I have been on the fence about purchasing so many points because of the high cost.  I have gone through their point director listing and every place I have been or want to go for the next 10 years for a 2bd is always in the range of 13500-15500 points.    This would also allow me to be in the silver status which would allow two upgrades per year.  I understand that there is a break even point and at $3.5 a point it would take roughly 11 years to break even.
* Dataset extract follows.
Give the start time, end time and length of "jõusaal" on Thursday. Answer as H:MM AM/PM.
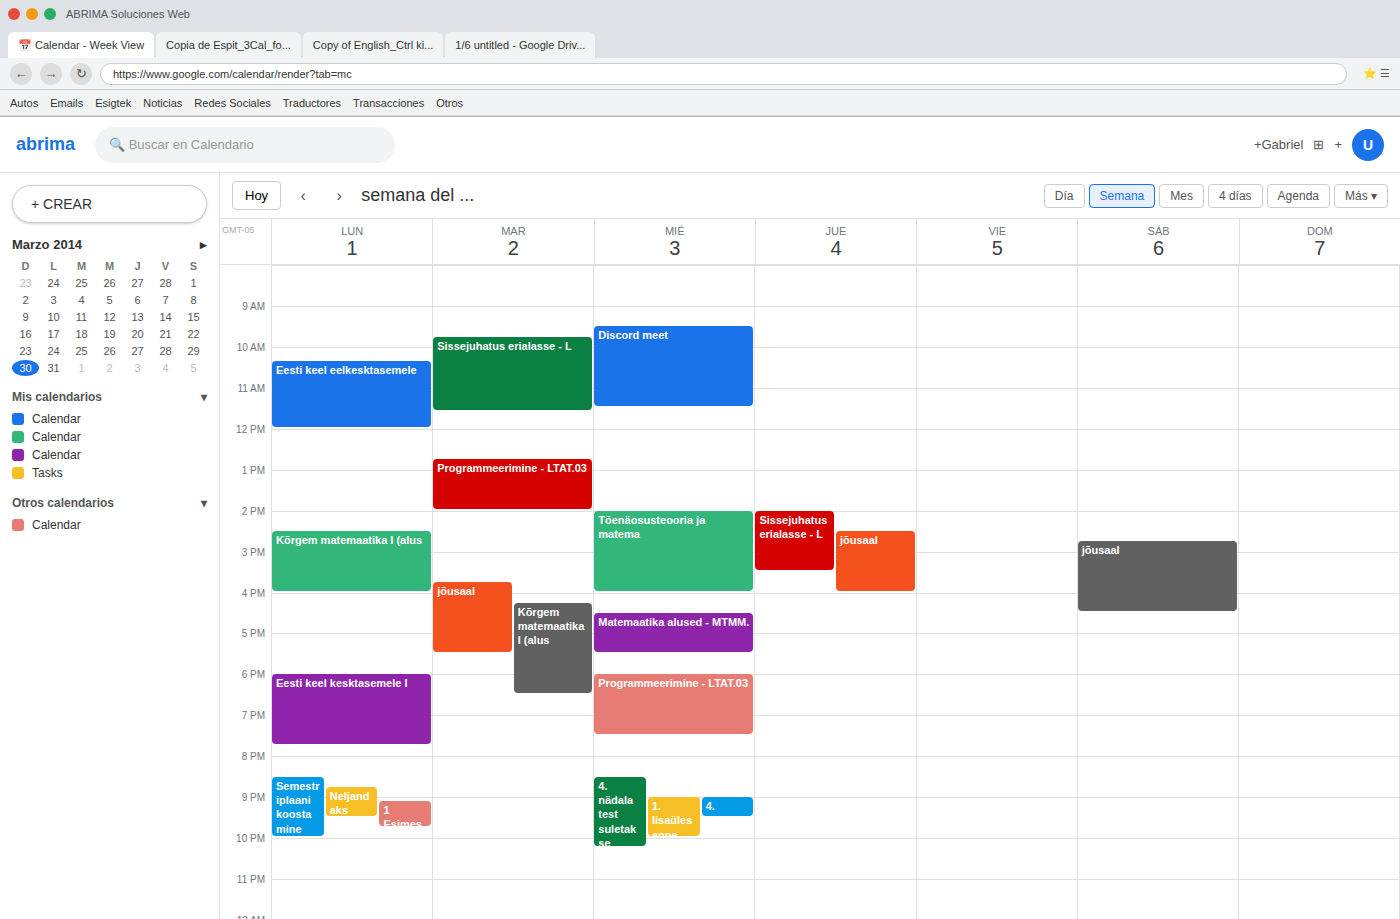
2:30 PM to 4:00 PM, 1 hour 30 minutes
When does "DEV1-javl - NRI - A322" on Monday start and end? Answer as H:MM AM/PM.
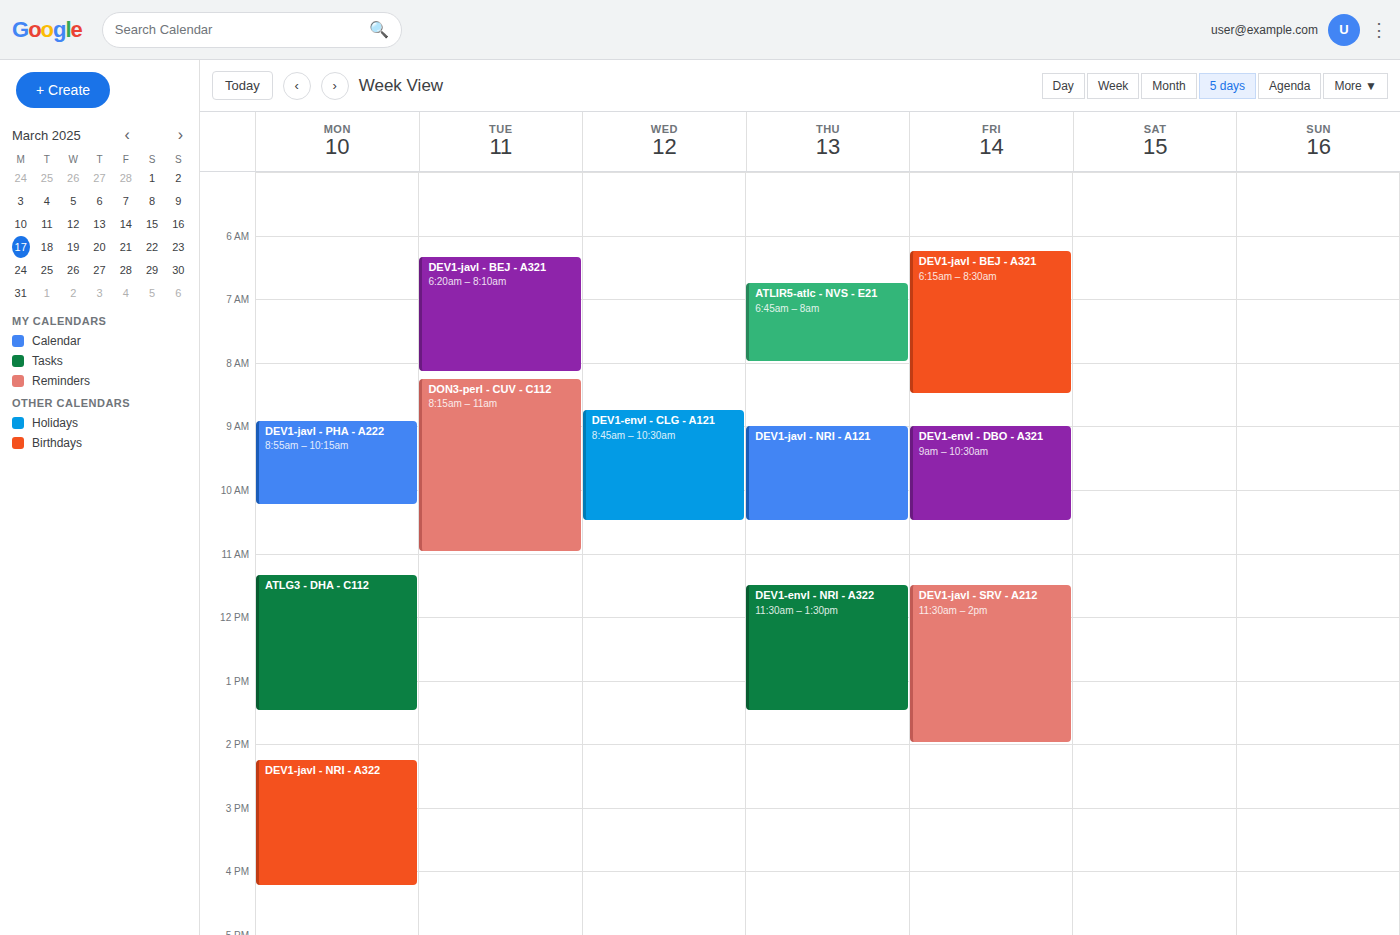
2:15 PM to 4:15 PM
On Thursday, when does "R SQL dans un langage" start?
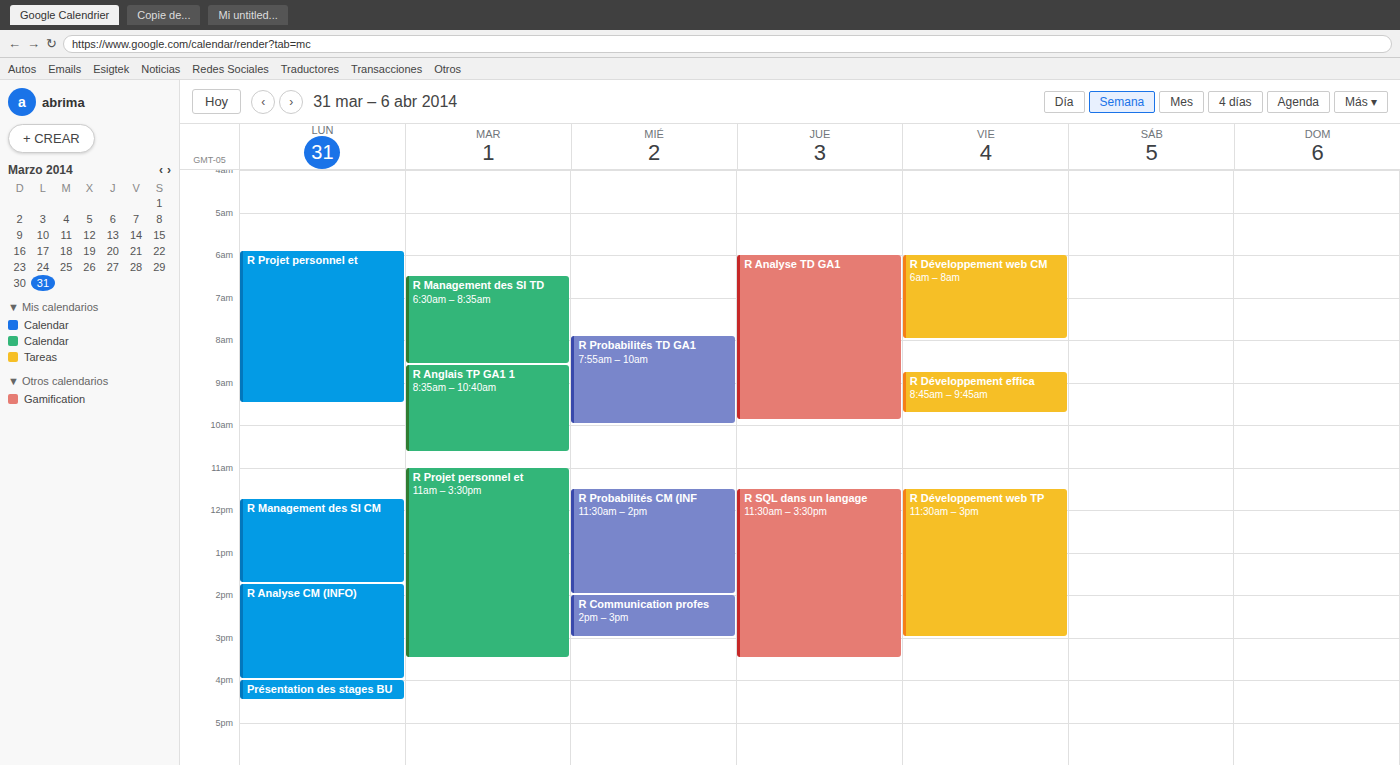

Any help and pointers I would really appreciate!

Thank you for time.


----------



## gjw007 (Mar 15, 2014)

Last year (2013), 0.12 per point was correct, this year it has gine up and 0.14 per point is what i had calculate so corporate is correct for this year.  I think the total membership (club and collection) are higher than quoted


----------



## MGhatala (Mar 16, 2014)

*Thank you Gary*

.02 increase in one for 16K points would mean an extra $320!  This can add up over the years... something more to think about before I commit.

Thank you again.


----------



## csalter2 (Mar 16, 2014)

*Take your time.*

I suggest that you take your time before jumping to points. First, you will pay less with the deed than points. The points jump up in maintenance fees more than the deeds.  Secondly, you need to look at the amount of points that are needed during the highest periods in each resort in the DRI system to make sure that you can get the same level of accommodations as if you were to use you two bedroom. There is high season and peak season. If you can use your peak season now at Lake Tahoe, then make sure your exchange with DRI will give you in points enough to still stay in Lake Tahoe during peak season.  I know you will keep the deed, but make sure you will get equal value in points. The same  should be done with your Neagle. 

The maintenance fees are .14 per point for this year and yes they go up EVERY year. Also the Club dues which this year are  $204 and the Club Assessment fee for the US Collection is $215, they go up EVERY year as well. This is also to be considered. 

You can get them to come down some more as in under $3.00.  Make sure you are buying the points because you want the additional time and not because you are trying to get to silver or gold level.  The increase in costs are not worth those "benefits".  Also, look at where you would like to go to as well. Except if you are traveling to a high demand area in peak season, you may want to look at booking.com and get the same accommodations in DRI cheaper than having points for the same season. This is a common complaint by many Club members as DRI also rents their developer units out to attract new customers. You would be saving on annual fees and the initial outlay.  However, if you are using high demand areas like Hawaii during summer, then your membership in the Club comes out to be a deal.  So I would really closely evaluate your vacation needs before jumping in and buying more points and eternal obligation.  This is all being said by a happy DRI owner.


----------



## RuralEngineer (Mar 16, 2014)

*Silver*



csalter2 said:


> The increase in costs are not worth those "benefits".



Disagree.  I am SO happy that I am silver at this point.  

Stephen


----------



## artringwald (Mar 16, 2014)

MGhatala said:


> My rep has informed me that I need to purchase 50% of the points I am going to transfer over to the US Collection Trust.
> 
> ...
> 
> The are offering those 5500 points at $3.50 per point.... has anyone purchased around 5500 points from developer for less?



We have two deeded weeks, one in the Club and one not. I have considered trying to get the second week into the Club. If they want me to purchase 50% of the points I'm going to transfer at $3.50/point, I guess I'll just keep it the way it is. I like the flexibility of the points, but have found that it's always easier getting the view category I want with the week that's not in the Club.


----------



## csalter2 (Mar 16, 2014)

*To each his own but...*



RuralEngineer said:


> Disagree.  I am SO happy that I am silver at this point.
> 
> Stephen



Stephen, 

I am glad you like you're silver status. However, my point is that a member should buy points if they really feel they can use that time regularly.  To buy because of the benefits is not wise because DRI can and does change them. This year is a perfect example. DRI salespeople have constantly tried to sell me on going platinum because of the unlimited FREE upgrades, well guest what? They are not free anymore as of this year. 

Also, more importantly, any benefit offered outside of accommodations for any level is usually more costly if you purchased it with cash outside of the Club. Things like airfare, cruises, activities are usually more expensive using Club points.


----------



## MGhatala (Mar 16, 2014)

*Awesome Replies*

I will continue looking for 3500 points on resale as I only need about 13500 for the places that I intend on going based on the last 7 years of travel. And will work on getting the price down from $3.50 to $3 or below.  

Thanks again for everyone's help!  I really appreciate it!

Mo


----------